How are you spreading financial awareness among women?

I have this unique concept called ‘Nimbu Paani’ with Nisreen.

I encourage three to four women to get together where we drink nimbu paani and share our concerns. It's not a talk about money. It's more about talking about your concerns, goals and ambitions. It's so much easier for women to talk about these things with other women rather than with men.

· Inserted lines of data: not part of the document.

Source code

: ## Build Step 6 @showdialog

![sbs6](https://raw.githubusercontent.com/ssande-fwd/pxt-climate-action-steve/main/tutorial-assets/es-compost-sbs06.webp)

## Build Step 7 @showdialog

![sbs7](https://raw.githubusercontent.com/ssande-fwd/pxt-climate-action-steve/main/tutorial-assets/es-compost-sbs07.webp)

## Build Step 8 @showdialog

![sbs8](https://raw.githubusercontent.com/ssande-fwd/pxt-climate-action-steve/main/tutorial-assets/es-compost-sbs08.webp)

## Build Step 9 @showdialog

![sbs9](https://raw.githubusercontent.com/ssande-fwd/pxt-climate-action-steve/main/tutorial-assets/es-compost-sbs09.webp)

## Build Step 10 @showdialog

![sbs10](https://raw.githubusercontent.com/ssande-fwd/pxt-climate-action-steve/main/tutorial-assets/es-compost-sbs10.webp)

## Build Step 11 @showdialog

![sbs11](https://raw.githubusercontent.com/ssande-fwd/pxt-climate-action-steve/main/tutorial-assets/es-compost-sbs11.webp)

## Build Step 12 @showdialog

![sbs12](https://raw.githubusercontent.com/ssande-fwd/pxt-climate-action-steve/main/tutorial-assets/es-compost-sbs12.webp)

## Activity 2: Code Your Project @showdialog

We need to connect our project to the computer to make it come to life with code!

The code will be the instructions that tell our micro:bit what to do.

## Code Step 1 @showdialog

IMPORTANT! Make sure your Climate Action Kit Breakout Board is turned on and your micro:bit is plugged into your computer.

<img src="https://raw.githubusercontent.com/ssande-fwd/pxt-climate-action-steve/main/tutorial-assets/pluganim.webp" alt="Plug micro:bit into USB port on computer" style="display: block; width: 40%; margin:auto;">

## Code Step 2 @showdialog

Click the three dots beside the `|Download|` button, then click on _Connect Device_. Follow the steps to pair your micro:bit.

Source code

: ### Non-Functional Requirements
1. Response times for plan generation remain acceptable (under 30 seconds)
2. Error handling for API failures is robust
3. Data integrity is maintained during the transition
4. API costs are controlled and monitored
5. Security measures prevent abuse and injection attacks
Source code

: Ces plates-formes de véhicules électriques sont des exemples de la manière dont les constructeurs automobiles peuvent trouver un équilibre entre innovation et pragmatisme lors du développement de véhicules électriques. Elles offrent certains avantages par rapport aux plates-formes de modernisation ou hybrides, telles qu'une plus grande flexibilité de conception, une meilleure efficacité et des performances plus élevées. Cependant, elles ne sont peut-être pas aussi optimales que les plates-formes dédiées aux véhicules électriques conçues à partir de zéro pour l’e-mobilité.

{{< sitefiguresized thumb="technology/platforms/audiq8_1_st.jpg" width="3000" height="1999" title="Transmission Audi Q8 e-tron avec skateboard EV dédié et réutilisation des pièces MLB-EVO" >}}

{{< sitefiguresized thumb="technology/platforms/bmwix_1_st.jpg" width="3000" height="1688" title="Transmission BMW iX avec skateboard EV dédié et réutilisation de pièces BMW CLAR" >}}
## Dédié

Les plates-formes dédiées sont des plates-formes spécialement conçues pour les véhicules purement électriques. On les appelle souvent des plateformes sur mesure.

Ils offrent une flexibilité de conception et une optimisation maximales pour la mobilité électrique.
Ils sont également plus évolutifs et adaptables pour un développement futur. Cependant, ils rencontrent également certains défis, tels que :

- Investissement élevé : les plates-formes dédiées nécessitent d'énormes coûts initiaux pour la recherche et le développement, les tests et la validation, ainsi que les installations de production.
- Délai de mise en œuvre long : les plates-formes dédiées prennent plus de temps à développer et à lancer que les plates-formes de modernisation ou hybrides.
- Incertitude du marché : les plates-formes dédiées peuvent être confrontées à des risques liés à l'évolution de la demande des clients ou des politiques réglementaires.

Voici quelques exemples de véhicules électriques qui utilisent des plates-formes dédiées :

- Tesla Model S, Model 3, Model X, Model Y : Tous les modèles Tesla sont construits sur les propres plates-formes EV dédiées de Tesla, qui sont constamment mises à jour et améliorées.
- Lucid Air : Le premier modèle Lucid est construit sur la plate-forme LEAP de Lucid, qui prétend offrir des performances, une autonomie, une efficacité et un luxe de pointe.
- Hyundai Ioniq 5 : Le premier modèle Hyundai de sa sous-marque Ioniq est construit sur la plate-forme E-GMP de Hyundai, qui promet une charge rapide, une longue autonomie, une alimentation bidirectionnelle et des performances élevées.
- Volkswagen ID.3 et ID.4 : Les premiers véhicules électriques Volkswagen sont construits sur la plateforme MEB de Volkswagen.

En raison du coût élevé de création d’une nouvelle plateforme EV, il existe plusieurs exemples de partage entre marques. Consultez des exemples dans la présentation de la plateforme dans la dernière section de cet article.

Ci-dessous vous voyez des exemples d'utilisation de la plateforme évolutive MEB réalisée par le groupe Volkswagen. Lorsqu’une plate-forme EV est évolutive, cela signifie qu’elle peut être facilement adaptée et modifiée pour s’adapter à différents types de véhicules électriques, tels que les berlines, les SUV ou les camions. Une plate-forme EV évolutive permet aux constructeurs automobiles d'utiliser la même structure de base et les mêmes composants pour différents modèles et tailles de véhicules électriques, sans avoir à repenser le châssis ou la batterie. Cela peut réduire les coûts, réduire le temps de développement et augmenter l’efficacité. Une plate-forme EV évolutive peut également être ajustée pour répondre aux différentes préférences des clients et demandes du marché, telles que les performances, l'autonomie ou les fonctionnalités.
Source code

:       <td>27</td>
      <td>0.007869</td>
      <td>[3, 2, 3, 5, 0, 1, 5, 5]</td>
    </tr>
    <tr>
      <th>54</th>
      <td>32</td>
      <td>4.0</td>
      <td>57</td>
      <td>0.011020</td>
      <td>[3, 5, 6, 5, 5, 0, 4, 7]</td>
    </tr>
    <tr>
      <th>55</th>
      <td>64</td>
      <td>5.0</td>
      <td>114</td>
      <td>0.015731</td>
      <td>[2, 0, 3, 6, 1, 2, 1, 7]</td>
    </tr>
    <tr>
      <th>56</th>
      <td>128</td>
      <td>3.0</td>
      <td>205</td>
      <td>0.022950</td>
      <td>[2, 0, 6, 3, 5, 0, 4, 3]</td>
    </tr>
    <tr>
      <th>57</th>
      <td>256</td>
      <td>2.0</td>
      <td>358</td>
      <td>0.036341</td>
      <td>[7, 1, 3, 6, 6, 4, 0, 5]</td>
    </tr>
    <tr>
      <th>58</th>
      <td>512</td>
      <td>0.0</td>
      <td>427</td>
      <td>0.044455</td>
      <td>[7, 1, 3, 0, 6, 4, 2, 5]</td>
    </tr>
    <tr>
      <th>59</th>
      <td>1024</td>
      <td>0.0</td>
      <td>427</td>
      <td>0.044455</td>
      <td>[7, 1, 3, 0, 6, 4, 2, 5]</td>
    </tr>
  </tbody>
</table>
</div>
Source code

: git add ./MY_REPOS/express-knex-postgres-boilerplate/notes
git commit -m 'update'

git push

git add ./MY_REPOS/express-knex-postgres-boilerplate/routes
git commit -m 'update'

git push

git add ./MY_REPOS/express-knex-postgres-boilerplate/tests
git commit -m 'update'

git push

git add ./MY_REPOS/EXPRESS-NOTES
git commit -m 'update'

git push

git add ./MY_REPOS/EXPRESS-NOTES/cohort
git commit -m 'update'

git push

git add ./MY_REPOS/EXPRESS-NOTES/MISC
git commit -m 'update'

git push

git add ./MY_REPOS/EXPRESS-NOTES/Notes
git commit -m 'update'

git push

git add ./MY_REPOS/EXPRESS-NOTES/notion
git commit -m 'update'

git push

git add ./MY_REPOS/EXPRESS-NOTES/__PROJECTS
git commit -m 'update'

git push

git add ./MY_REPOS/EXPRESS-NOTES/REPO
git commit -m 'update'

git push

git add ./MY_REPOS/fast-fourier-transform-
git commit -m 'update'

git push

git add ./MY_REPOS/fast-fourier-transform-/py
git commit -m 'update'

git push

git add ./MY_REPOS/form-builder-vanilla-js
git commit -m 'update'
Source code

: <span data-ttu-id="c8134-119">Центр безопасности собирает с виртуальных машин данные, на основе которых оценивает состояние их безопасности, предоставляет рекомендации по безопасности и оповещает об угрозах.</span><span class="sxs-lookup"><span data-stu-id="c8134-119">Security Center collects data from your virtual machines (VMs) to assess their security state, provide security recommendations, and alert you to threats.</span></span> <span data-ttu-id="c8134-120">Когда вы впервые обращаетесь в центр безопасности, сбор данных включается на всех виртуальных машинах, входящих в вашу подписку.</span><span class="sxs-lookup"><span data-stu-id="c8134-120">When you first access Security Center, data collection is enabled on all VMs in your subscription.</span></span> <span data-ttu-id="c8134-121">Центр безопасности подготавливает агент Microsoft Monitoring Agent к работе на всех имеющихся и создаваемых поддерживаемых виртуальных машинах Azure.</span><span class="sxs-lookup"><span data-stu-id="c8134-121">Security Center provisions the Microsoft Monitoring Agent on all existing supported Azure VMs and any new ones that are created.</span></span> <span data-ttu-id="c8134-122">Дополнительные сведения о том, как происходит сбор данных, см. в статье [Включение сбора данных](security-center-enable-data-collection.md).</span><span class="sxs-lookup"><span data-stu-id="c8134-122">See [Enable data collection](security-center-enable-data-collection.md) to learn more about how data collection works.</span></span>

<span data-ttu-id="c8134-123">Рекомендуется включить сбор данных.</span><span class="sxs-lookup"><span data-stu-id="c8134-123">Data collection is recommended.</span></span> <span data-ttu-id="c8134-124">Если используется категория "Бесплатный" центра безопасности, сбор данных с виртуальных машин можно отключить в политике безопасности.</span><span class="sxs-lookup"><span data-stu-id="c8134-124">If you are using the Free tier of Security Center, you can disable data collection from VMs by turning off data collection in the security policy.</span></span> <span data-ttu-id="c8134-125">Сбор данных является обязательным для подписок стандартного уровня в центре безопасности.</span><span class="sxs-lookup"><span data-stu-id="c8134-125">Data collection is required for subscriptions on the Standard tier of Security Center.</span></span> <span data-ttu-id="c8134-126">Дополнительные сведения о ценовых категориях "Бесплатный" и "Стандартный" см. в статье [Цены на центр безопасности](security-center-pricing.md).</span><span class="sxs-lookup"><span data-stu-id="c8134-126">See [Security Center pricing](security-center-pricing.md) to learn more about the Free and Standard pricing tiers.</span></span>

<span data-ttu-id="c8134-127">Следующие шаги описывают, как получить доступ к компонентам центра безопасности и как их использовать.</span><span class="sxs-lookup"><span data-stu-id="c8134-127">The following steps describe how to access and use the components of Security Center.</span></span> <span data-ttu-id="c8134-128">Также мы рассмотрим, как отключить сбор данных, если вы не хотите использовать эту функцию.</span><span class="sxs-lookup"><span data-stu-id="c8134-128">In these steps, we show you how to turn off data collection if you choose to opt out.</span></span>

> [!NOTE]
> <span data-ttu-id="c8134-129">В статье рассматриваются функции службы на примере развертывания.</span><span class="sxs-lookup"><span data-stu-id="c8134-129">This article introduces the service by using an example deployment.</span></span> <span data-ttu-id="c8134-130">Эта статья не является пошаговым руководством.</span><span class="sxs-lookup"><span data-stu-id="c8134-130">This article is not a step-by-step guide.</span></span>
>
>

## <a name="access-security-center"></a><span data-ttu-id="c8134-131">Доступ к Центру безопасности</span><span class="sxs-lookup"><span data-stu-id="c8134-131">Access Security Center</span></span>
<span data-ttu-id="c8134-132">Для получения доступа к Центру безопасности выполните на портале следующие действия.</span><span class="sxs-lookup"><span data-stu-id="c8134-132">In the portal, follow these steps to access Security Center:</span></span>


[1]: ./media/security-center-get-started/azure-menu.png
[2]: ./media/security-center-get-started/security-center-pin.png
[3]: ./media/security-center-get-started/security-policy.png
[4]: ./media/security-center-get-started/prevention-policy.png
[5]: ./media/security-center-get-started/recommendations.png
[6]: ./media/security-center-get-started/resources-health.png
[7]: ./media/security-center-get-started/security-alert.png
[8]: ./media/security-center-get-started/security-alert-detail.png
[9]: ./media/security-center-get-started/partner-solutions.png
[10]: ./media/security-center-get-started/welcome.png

It is up to me to cull out what is important in that conversation to understand the finance issues. So, if any of you want to register for a Nimbu Paani with Nisreen event, please email me at support@moneyworks.co.in.

Besides the face-to-face personal interactions, I'm active on LinkedIn, Facebook and Twitter. I spread awareness through infographics. I take every opportunity to talk about different investment options like debt and equity funds.

Have you seen more women entering the financial services space now and what would be your advice to people who wish to take up financial advisory as a career?

Women are best fit for this career as they are better listeners, caregivers and have empathy. In financial advisory, you have to listen to people’s concerns, whether it is related to marriage, education or holiday. It is all related to money.

There are only one lakh registered distributors in India. So, there is a huge scope for women. They don’t need to worry about numbers. You should be able to do basic mathematics, which is already taught in school.

Additionally, you have to empower yourself with more qualifications. For instance, I completed my Certified Financial Planning in 2011. I'm also studying for another exam. We have to make efforts to up our game and continue to learn. Every day is different. You need to understand markets, impact of policy rates on debt funds, etc. to be able to advise clients.